JMU’s Board of Visitors (BoV) met May 19 to reaffirm its future plans regarding COVID-19, including the collection of vaccine records and the possibility of a vaccination requirement for students, faculty and staff. The meeting was held in an open session over WebEx with no opportunities for public comment.
President Jonathan Alger welcomed the attendees before going into detail about how other Virginia universities are handling vaccine requirements. Last month, Virginia’s Attorney General Mark Herring said the state’s colleges and universities can require students to get the COVID-19 vaccine before attending in-person classes and activities — there’s no federal law that forbids this.
“Of course, as you all have seen, information and guidance continues to evolve very quickly when it comes to the pandemic and related steps,” Alger said. “So, we'll need to be nimble as an institution going forward regarding vaccines and boosters, testing and other aspects of pandemic management just as we've done over the past year.”
Alger said institutions like William & Mary, Bridgewater College and Mary Baldwin University have already announced student vaccination requirements for the fall. He added that over 360 institutions of higher education nationwide have announced these kinds of requirements, and in some cases, they include employees as well. He referenced the American College Health Association, which recommended COVID-19 vaccine requirements for on-campus college students in a statement.

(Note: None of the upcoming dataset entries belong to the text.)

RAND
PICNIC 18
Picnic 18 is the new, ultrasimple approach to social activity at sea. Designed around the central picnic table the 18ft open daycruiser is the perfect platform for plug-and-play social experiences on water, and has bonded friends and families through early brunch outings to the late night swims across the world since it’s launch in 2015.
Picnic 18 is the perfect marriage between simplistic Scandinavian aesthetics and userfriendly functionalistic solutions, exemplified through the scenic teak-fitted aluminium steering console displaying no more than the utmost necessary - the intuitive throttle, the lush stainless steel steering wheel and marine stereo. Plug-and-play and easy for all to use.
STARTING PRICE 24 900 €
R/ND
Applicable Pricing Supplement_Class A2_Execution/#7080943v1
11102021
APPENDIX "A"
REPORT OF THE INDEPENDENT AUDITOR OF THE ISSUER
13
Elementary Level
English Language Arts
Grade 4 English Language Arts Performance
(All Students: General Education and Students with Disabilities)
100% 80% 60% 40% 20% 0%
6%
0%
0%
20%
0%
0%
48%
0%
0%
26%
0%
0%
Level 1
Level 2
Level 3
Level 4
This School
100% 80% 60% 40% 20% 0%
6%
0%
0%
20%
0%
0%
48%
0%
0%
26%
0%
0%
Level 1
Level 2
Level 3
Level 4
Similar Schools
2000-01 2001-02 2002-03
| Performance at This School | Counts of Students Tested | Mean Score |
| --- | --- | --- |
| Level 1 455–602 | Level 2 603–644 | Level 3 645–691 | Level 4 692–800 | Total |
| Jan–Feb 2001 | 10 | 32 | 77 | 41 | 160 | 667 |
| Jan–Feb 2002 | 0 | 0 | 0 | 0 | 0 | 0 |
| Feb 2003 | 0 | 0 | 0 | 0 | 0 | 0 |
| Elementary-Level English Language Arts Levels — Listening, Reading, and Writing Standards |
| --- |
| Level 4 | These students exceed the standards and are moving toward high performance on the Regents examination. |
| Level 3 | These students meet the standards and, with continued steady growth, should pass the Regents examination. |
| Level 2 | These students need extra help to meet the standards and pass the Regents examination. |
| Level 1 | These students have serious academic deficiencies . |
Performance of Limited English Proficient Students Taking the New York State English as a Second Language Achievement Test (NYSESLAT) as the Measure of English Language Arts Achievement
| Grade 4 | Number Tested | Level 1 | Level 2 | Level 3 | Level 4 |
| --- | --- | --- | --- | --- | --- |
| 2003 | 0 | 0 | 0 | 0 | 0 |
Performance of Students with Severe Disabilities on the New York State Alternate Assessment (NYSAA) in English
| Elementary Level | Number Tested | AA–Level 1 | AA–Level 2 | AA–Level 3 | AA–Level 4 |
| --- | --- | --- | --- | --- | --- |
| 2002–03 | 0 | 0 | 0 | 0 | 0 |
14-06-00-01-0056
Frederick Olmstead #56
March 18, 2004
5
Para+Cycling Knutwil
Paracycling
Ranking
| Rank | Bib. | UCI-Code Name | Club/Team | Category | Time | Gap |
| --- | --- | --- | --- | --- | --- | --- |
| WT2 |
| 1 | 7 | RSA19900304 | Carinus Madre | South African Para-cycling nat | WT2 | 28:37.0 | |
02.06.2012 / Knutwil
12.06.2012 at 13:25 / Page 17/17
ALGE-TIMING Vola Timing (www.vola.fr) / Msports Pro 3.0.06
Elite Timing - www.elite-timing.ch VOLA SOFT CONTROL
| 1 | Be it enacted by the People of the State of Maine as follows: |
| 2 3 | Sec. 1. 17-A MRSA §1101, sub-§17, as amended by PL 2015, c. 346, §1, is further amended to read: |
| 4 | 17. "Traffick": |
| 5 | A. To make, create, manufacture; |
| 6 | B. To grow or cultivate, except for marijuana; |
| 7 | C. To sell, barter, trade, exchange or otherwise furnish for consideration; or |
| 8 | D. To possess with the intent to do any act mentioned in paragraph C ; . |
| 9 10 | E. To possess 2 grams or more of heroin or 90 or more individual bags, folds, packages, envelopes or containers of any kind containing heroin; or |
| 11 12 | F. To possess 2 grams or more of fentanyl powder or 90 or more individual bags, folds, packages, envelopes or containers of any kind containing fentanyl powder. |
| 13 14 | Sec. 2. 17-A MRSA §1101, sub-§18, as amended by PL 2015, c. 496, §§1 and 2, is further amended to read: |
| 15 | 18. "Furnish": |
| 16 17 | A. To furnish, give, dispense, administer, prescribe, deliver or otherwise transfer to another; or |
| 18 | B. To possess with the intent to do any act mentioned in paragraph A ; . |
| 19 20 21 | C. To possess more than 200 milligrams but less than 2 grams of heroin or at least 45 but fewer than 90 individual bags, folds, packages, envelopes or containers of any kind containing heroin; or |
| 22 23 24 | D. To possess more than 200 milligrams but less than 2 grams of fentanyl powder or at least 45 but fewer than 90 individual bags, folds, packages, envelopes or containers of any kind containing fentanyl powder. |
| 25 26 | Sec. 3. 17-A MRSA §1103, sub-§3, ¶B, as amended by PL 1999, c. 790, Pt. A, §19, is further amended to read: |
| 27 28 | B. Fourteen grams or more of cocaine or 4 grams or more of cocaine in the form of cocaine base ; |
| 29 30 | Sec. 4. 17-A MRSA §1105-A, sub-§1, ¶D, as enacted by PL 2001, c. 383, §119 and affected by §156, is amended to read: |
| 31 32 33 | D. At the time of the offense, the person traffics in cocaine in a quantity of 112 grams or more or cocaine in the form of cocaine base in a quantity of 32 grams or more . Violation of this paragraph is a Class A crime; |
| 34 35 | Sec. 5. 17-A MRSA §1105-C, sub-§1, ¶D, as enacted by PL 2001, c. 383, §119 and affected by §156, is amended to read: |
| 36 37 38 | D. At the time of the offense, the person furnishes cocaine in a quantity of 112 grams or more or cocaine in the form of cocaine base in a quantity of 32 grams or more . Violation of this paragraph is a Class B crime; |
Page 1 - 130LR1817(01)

Alger said religious and medical exemptions — which are allowed for all mandatory immunizations — are permitted with the implementation of a COVID-19 vaccine requirement. When it comes to administering this requirement at JMU, he said the university has been consulting with the Employee Advisory Committee, the University Health Center (UHC), the President’s Cabinet and other academic leaders.
Immunization records for the incoming class of 2025 are starting to be collected, Alger said, and the university is currently reviewing student and employee vaccine records from the Commonwealth’s vaccine system.
“Based on the data that we've collected so far, a majority of JMU students and employees are already vaccinated,” Alger said.
Alger concluded this portion by saying that when decisions are made regarding COVID-19 regulations, they’ll be communicated to the JMU community with frequently asked questions as needed and a general COVID-19 email helpline. Deborah Johnson, vice rector for the BoV, then made a motion that Alger, the university and its administration would continue to have the authority to manage JMU’s response to the pandemic. Board member John Rothenberger seconded this motion.
Before voting, rector Lara Major invited the board to ask questions or provide any points of discussion. Board member Lucy Hutchinson said that whatever the university decides for students, it's important for it to be consistent for faculty and staff as well. Alger said there are legal differences between students and employees that the university must work through when it comes to keeping COVID-19 regulations consistent for everyone.
Johnson then asked if there would be a statement about the availability of virtual classes, to which Alger replied that the university is trying to go back to in-person classes “to the extent possible.” On March 24, Alger announced that fall classes would be in person in an email. Heather Coltman, provost and senior vice president for academic affairs, said certain classes would be flexible and offered virtually, but returning in person was a priority.
“We did prioritize keeping the freshman experience as much as we could face-to-face,” Coltman said. “We’re roughly 92% in person, and that is really, very similar to what we were pre-pandemic.”
The discussion then shifted to vaccine data — Major asked how the collection of COVID-19 vaccine information was being conducted and if it was similar to other immunization data collection. Vice President for Student Affairs Tim Miller said the university would be following its current model, and that the only difference was that it’d be collecting data from existing students, not just incoming freshmen. Students must provide proof of their COVID-19 vaccine by showing their vaccination card rather than verbal proof.
The meeting ended with the voting on Johnson’s earlier motion, which passed unanimously.